Even the president of the Federal Reserve of Kansas City, Thomas Hoenig, concurred that the banking system must be fundamentally re-thought.
"No one did a particularly stellar job in supervising these institutions," Hoenig testified at the same hearing, referring to Wall Street. "We had an environment where deregulation was the watchword and you went forward with that. You had these very large institutions. And we, in a sense, allowed ourselves to think that sophisticated methods of financial transactions was a substitute for fundamental principles."
Johnson argues his views straddle the line between right and left: While it's understandable that liberals would embrace dismantling Wall Street power brokers, some on the right are also supporters. That's because they oppose corporate welfare, which has resulted from the bank bailout. "They don't like corporate welfare because it leads to higher taxes," Johnson told the Huffington Post. "So I am getting feedback from those perceived as more conservative that they agree with me."
Johnson, who earned his PhD in economics from MIT and his BA from the University of Oxford, spent about 18 months as the chief economist at the IMF before becoming a professor of entrepreneurship at MIT.
"I have spent all my time studying these other economies and it's clear that the U.S. is following a similar path," Johnson says.
The path to economic ruin begins with fear. In the case of an emerging markets crisis, it is the fear that a country cannot pay back its debt. Investors balk at lending to the country, and it becomes a self-fulfilling prophecy, as the country can no longer borrow money to pay its debt.
It is the same scenario that played out with Lehman Brothers last September, Johnson argues. Investors grew fearful and pulled out of the bank, which then became unable to cover its debt. When it failed, investors grew fearful that the whole banking industry was insolvent and pulled back. Nearly overnight credit dried up and the Federal Reserve was forced to step in and provide funding.
It was this succession of events that gave Johnson his "Aha! moment, when I realized I had seen this all happen before," he says.
While the U.S. economy has always suffered booms and busts, this time was different because of the sheer size of the financial services industry. In 1986, for example, Wall Street's profits made up just 19% of total domestic corporate profits. During this decade, that number reached as high as 41%.
Wall Street had grown so large because of deregulation during the Reagan era, the decision to not regulate derivatives during the Clinton administration and Greenspan's low interest rates, according to Johnson.
At the same time, the size and wealth of Wall Street translated into political heft. Financiers and Washington players became more interchangeable, furthering the creation of an oligarchy. Two prominent examples include Robert Rubin, co-chair of Goldman Sachs and former Treasury Secretary under Clinton, who later joined the executive committee of Citigroup and Henry Paulson, who ran Goldman Sachs during the boom years, and later became Treasury Secretary under President George W. Bush.
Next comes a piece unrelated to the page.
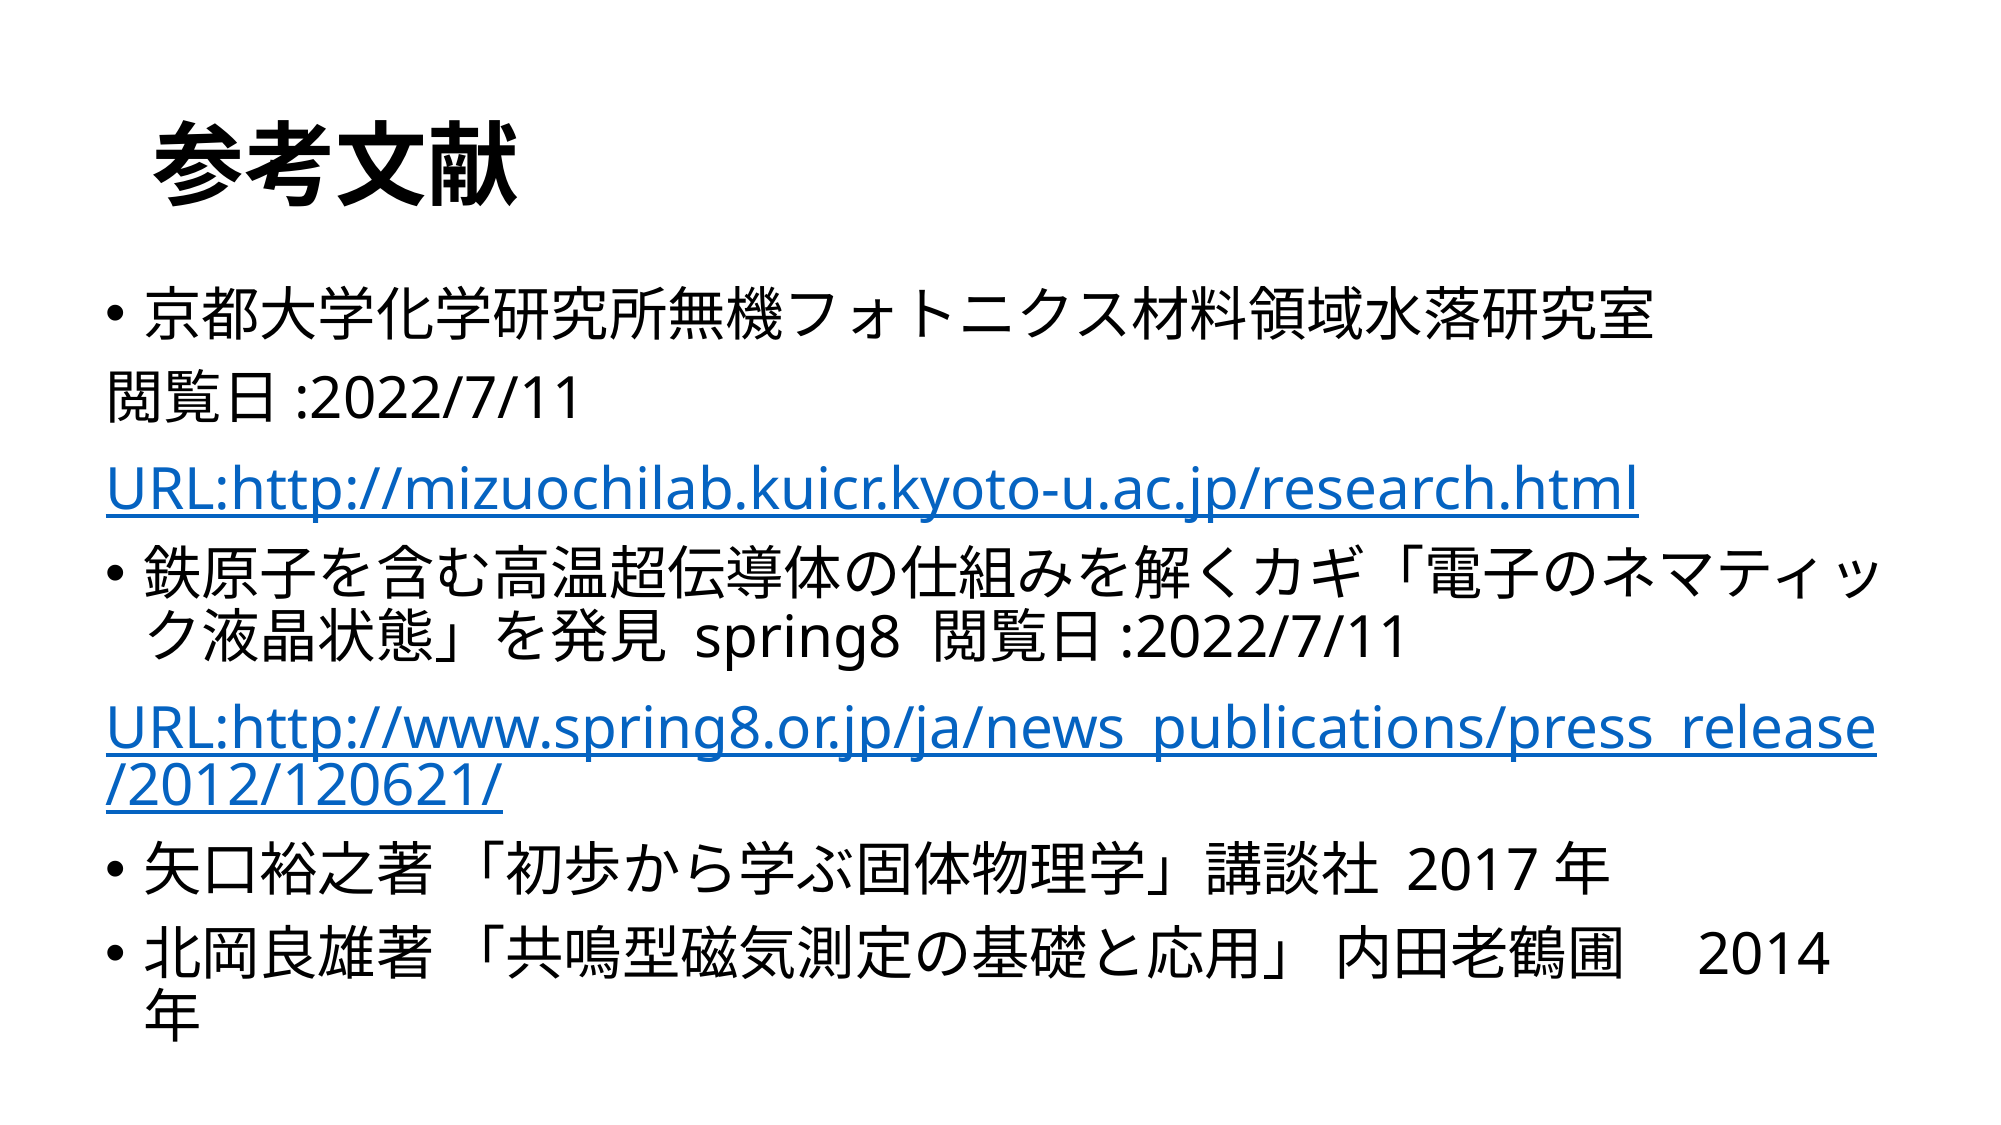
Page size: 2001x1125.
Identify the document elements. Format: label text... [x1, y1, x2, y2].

title 参考文献 [137, 59, 1863, 277]
list 京都大学化学研究所無機フォトニクス材料領域水落研究室 閲覧日:2022/7/11 URL:http://mizuochilab.kuicr.kyoto-u.ac.jp/research.html 鉄原子を含む高温超伝導体の仕組みを解くカギ「電子のネマティック液晶状態」を発見 spring8 閲覧日:2022/7/11 URL:http://www.spring8.or.jp/ja/news_publications/press_release/2012/120621/ 矢口裕之著 「初歩から学ぶ固体物理学」講談社 2017年 北岡良雄著 「共鳴型磁気測定の基礎と応用」 内田老鶴圃 2014年 [90, 277, 1910, 992]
"The emergence of a financial oligarchy during a long boom is typical of emerging markets," Johnson notes.
The solution to solving the current financial crisis is for the government to take over failed banks and deal with them through a receivership much like the Resolution Trust Corporation, which helped solve the Savings and Loans debacle in the 1980s.
The other step is to break up the oligarchy. This entails selling off the banks piecemeal to private equity firms and imposing restrictions on size so the new, smaller banks cannot grow to the size of the current mega-banks.
"Anything that is 'too big to fail' is now 'too big to exist,'" Johnson says, adding, "the Obama Administration's fiscal stimulus invokes FDR, but we need at least equal weight on Teddy Roosevelt-style trust-busting."